IL&P forecast fall in operating profits
IL&P expects post tax earnings to grow by 10% this year before the impact of the fall in equity markets is factored in the company disclosed yesterday.
The company said: “Falling investment markets will result in a negative unit-linked management fee variance which, based on investment markets at 13 December 2002, is estimated to be in the order of €90m to €95m.”
Investors reacting badly to the news wiped 1.34% off the share price by 10.30pm yesterday but while it recovered, it dipped again to closing at €10.20, 1.34% down on the day.
“Steps have been taken since the interim stage to reduce the company’s exposure to the equity markets and this, combined with an improved underwriting performance, indicates that the full year performance should not be significantly different from the loss reported at the interim stage,” the company said in a preclose trading statement yesterday.
Commenting on the details released in the statement NCB’s John Kelly and David Odlum in a note to clients yesterday said:
“Our existing operating profit estimates for 2002 and 2003 are €217m and €327m respectively.

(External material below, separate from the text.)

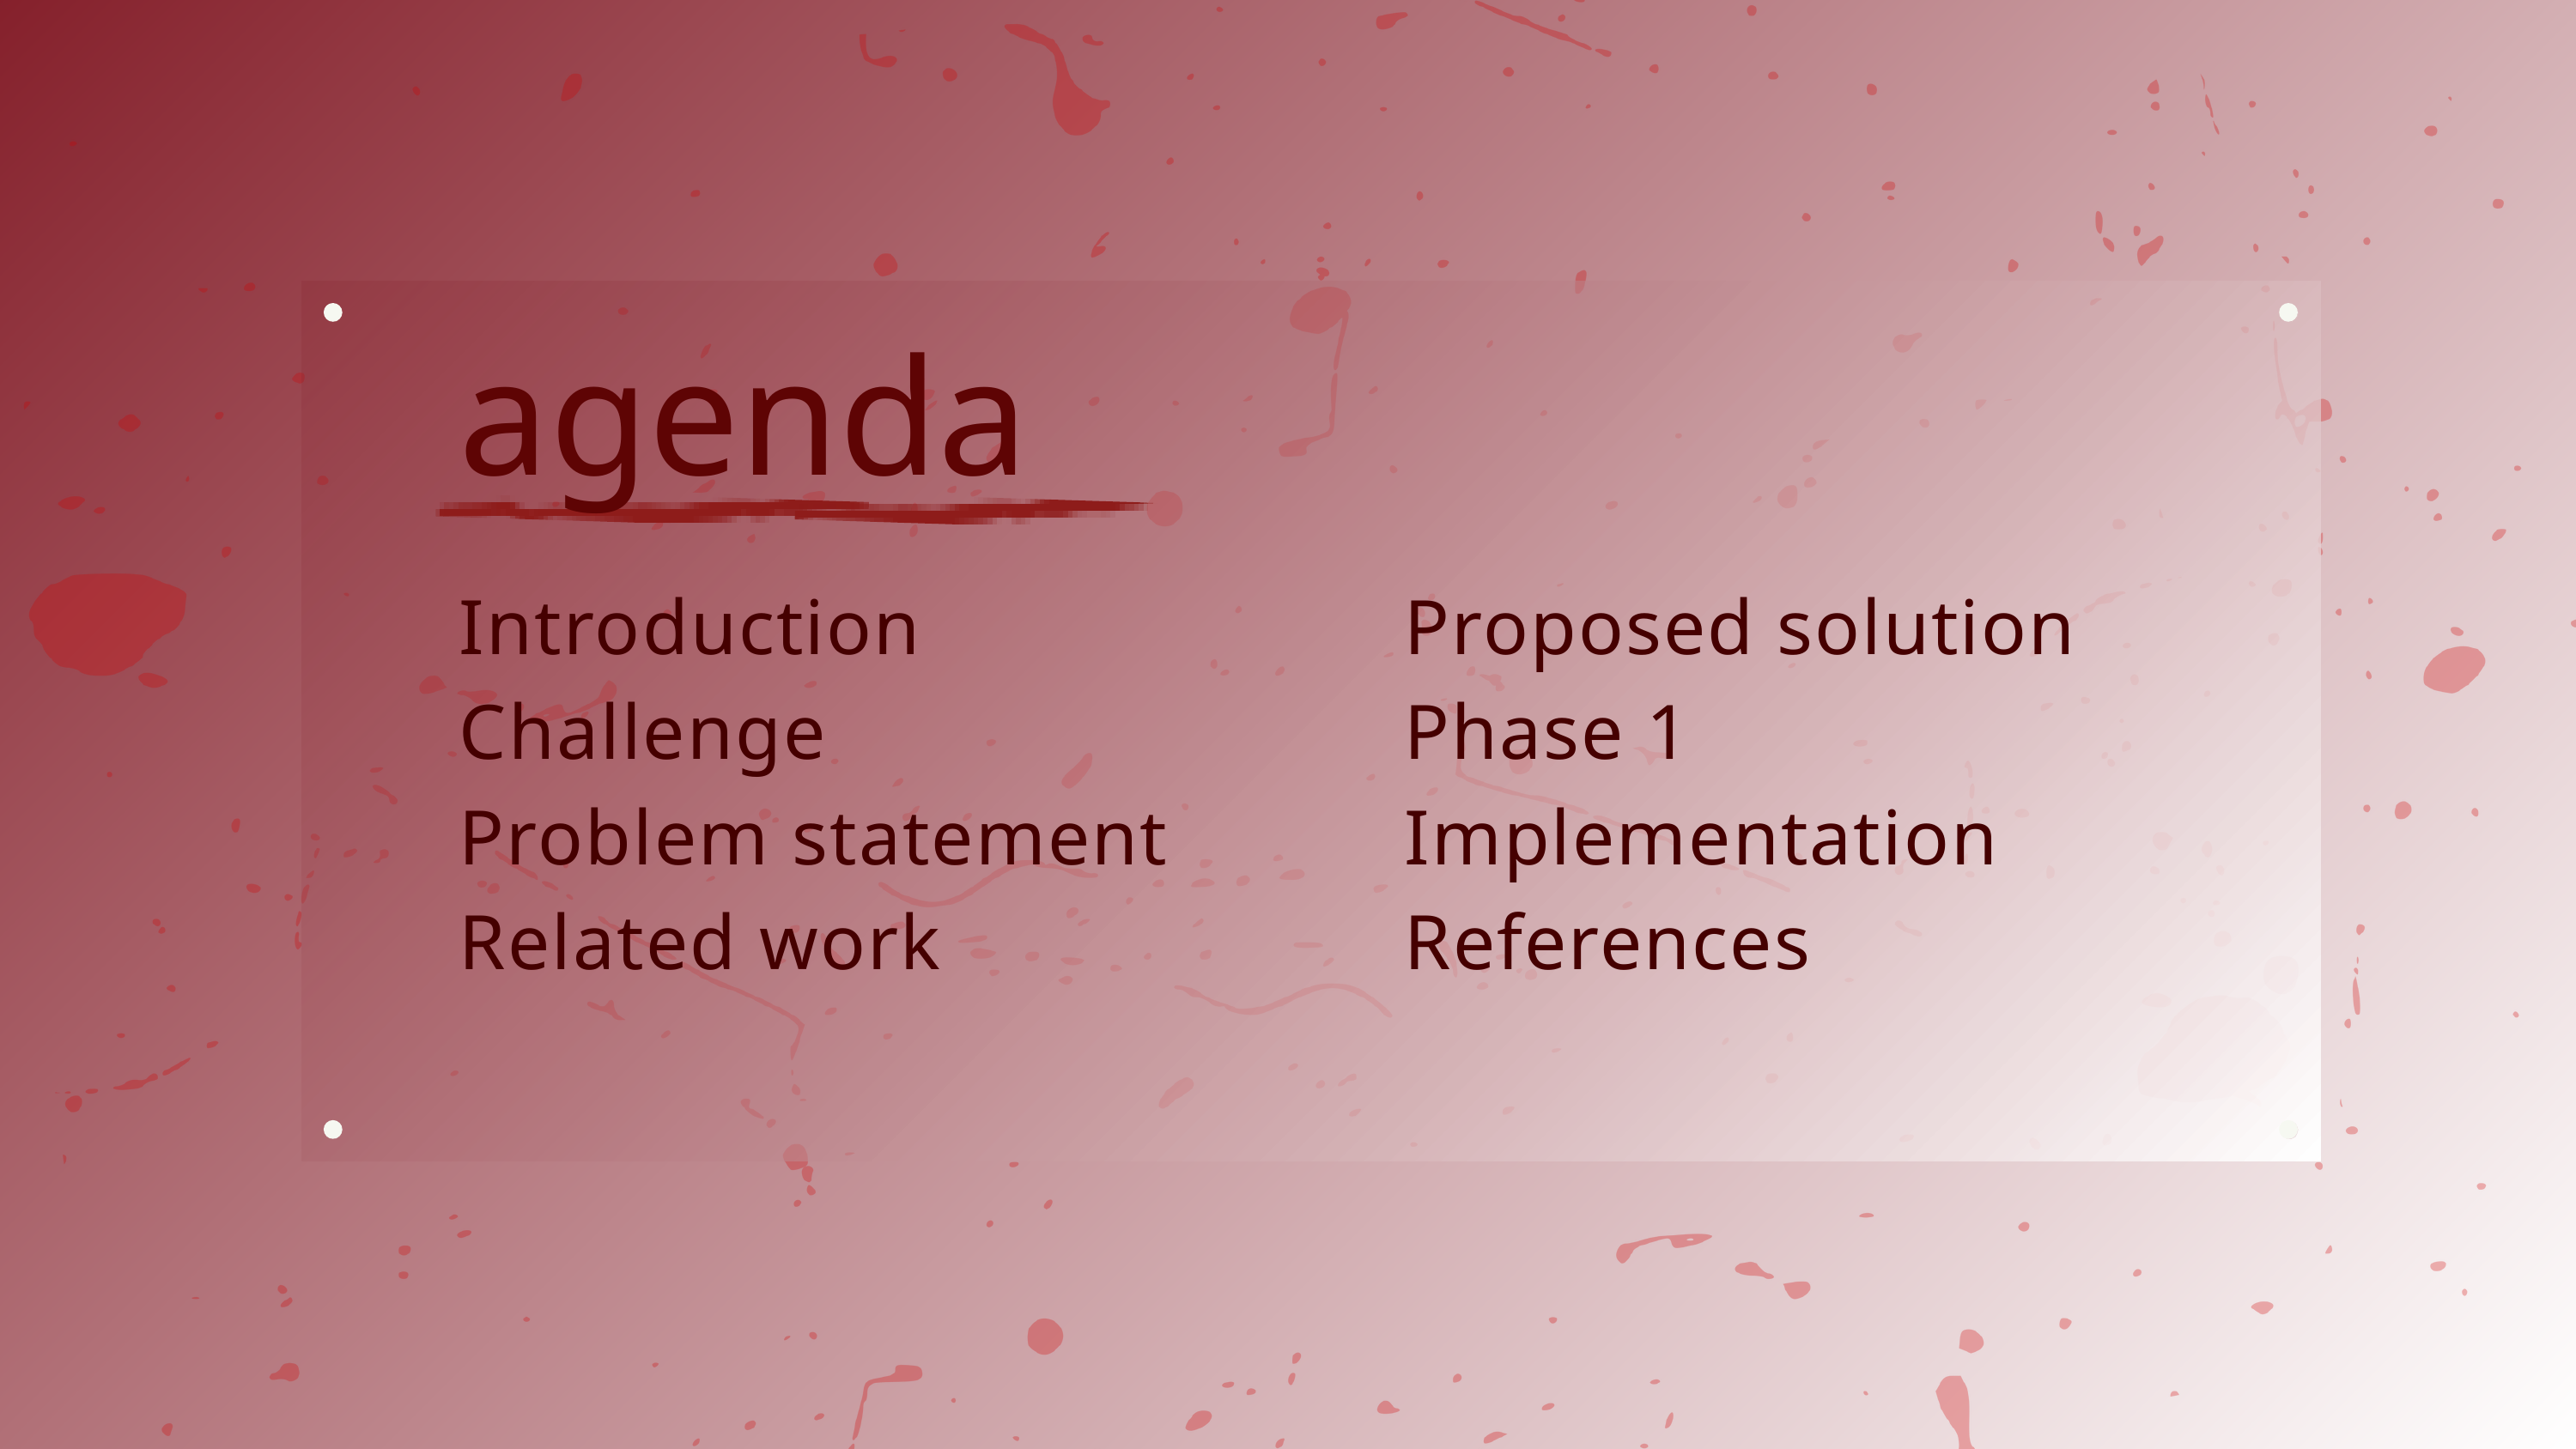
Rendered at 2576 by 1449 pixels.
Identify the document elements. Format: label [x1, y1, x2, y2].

On a preliminary review, these numbers are likely to fall to €184m and €294m respectively. This translates into a 2003 operating EPS of c110c.
“Our 2002 estimates will be reduced to take account of the additional unit linked variance of €25m and a reduction in the value of new business estimate of c€8m. The value of new business is set to recover in 2003 on the back of improved margins.

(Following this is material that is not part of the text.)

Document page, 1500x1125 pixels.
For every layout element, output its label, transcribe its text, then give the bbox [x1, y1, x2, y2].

“Our 2003 estimates will be reduced principally to take account of the new Government levy (€12m), the impact of the recent rate cut (€11m) and a lower value of new business estimate (c€5m),” the NCB duo said.
Disposal of surplus branches as a result of the TSB takeover have been a lot higher than originally anticipated, and are expected to be €30m this year. This will be treated as an exceptional gain according to IL&P, offset by €10m of further costs of integration.
IL&P have also identified an extra €2 million in savings through synergies but say while delivery will be slow the anticipated savings of €27m from the merger will be achieved by the end of 2003.
Merrion Capital’s Seamus Murphy. commenting on the results, early yesterday, said:
“Overall, Irish Life continue to forecast flat sales for 2003 over 2002, which we believe remains an ambitious target. Although some improvement in margin is likely, we believe it is prudent to reflect a more difficult life market in our forecasts and we will reduce our numbers accordingly. In terms of valuation, yielding circa 5% in 2003 this stock offers good value.”